Enterprise HPC storage systems

High performance compute systems place an increasing demand on the their primary connected storage systems. Modern filesystem implementations are no longer just for “scratch” only, data availability and data integrity are considered just as important as performance. In today's market place as well as in advanced research, the demands on a storage system increase along a number of fronts including capacity, data integrity, system reliability, and system manageability, in addition to an ever-increasing need for performance. Understanding the tuning parameters available, the enhancements in RAID reliability as well as possible tradeoffs between slightly opposing tuning models becomes a critical skill. The Lustre filesystem has for many years been the most popular distributed filesystem for HPC. While the Lustre community to date has been partial to older Lustre server and client releases, a number of the new features desired by many users, requires moving to more modern versions.
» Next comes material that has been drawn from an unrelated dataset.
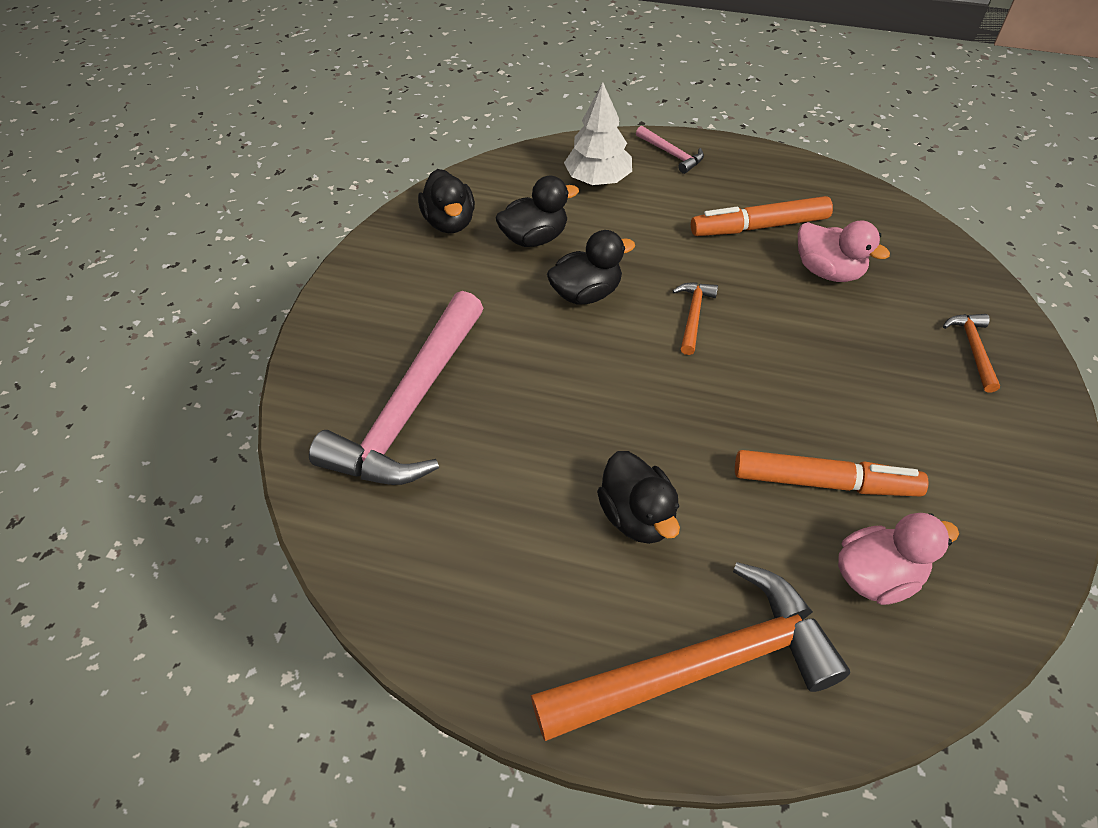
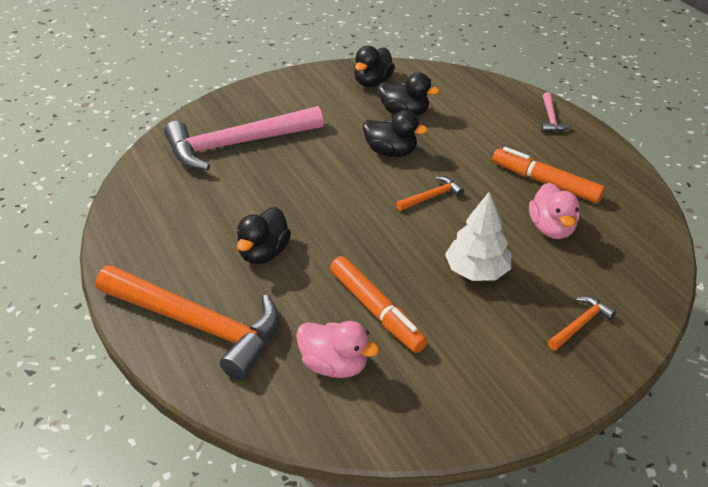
camera: 45 degrees right, 10 degrees down
(598, 179) = (484, 106): white tree -> white tree (476, 271)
The major dilemma historically has been that client versions such as 1.8.× perform faster than the 2.× releases, but support for modern Linux kernels is only available with recent Lustre server releases, and newly-implemented feature sets requires moving to newer client versions. This paper examines the client and server tuning models, security features and the advent of new RAID schemes along with their implications for performance. Specifically, when using benchmarking tools such as IOR, new testing models and parameter sets requires storage I/O benchmarking to change and more closely mimic contemporary application I/O workloads.